What you will do => What lines of the data below hold the string "usage"? Copy each one.

*** Opening Exercise materials ***

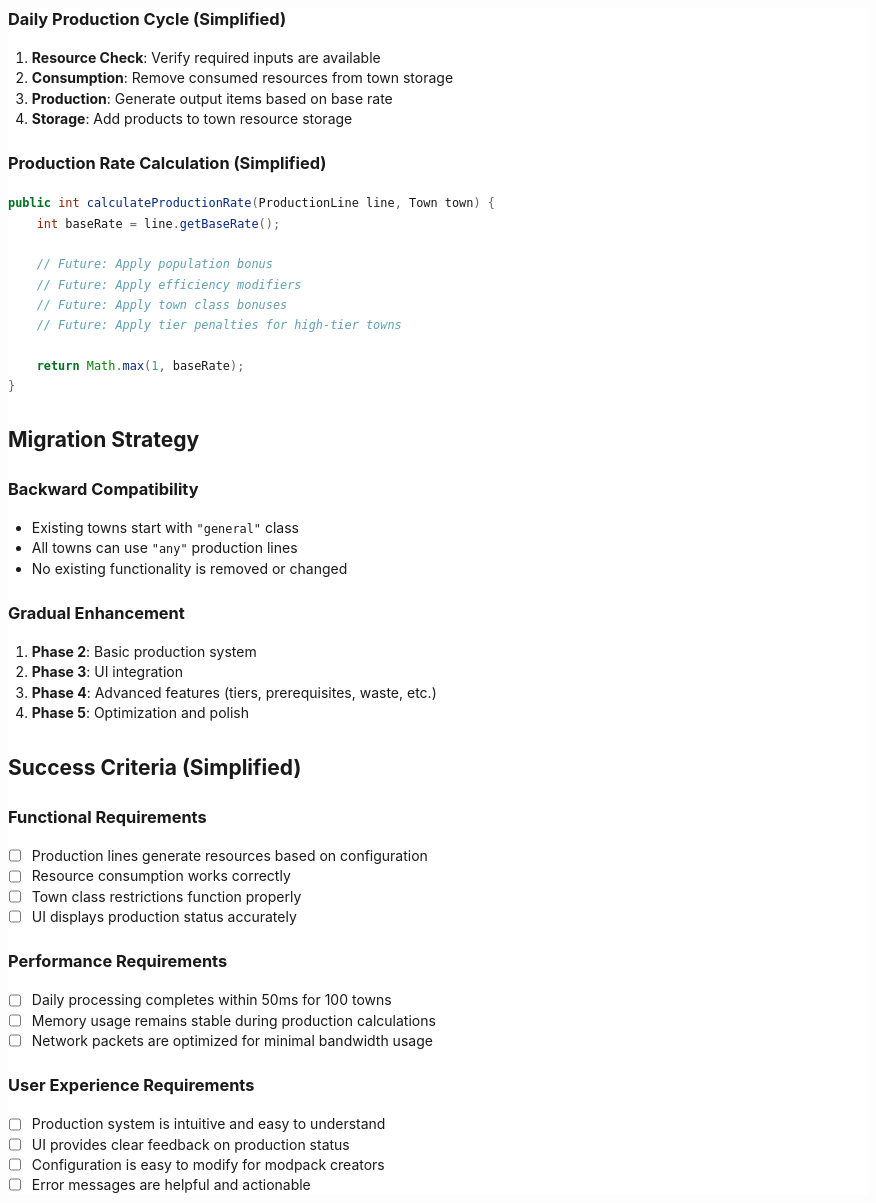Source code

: ### Daily Production Cycle (Simplified)
1. **Resource Check**: Verify required inputs are available
2. **Consumption**: Remove consumed resources from town storage
3. **Production**: Generate output items based on base rate
4. **Storage**: Add products to town resource storage

### Production Rate Calculation (Simplified)
```java
public int calculateProductionRate(ProductionLine line, Town town) {
    int baseRate = line.getBaseRate();
    
    // Future: Apply population bonus
    // Future: Apply efficiency modifiers
    // Future: Apply town class bonuses
    // Future: Apply tier penalties for high-tier towns
    
    return Math.max(1, baseRate);
}
```

## Migration Strategy

### Backward Compatibility
- Existing towns start with `"general"` class
- All towns can use `"any"` production lines
- No existing functionality is removed or changed

### Gradual Enhancement
1. **Phase 2**: Basic production system
2. **Phase 3**: UI integration
3. **Phase 4**: Advanced features (tiers, prerequisites, waste, etc.)
4. **Phase 5**: Optimization and polish

## Success Criteria (Simplified)

### Functional Requirements
- [ ] Production lines generate resources based on configuration
- [ ] Resource consumption works correctly
- [ ] Town class restrictions function properly
- [ ] UI displays production status accurately

### Performance Requirements
- [ ] Daily processing completes within 50ms for 100 towns
- [ ] Memory usage remains stable during production calculations
- [ ] Network packets are optimized for minimal bandwidth usage

### User Experience Requirements
- [ ] Production system is intuitive and easy to understand
- [ ] UI provides clear feedback on production status
- [ ] Configuration is easy to modify for modpack creators
- [ ] Error messages are helpful and actionable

*** Closing Exercise materials ***

Solved problem =>
- [ ] Memory usage remains stable during production calculations
- [ ] Network packets are optimized for minimal bandwidth usage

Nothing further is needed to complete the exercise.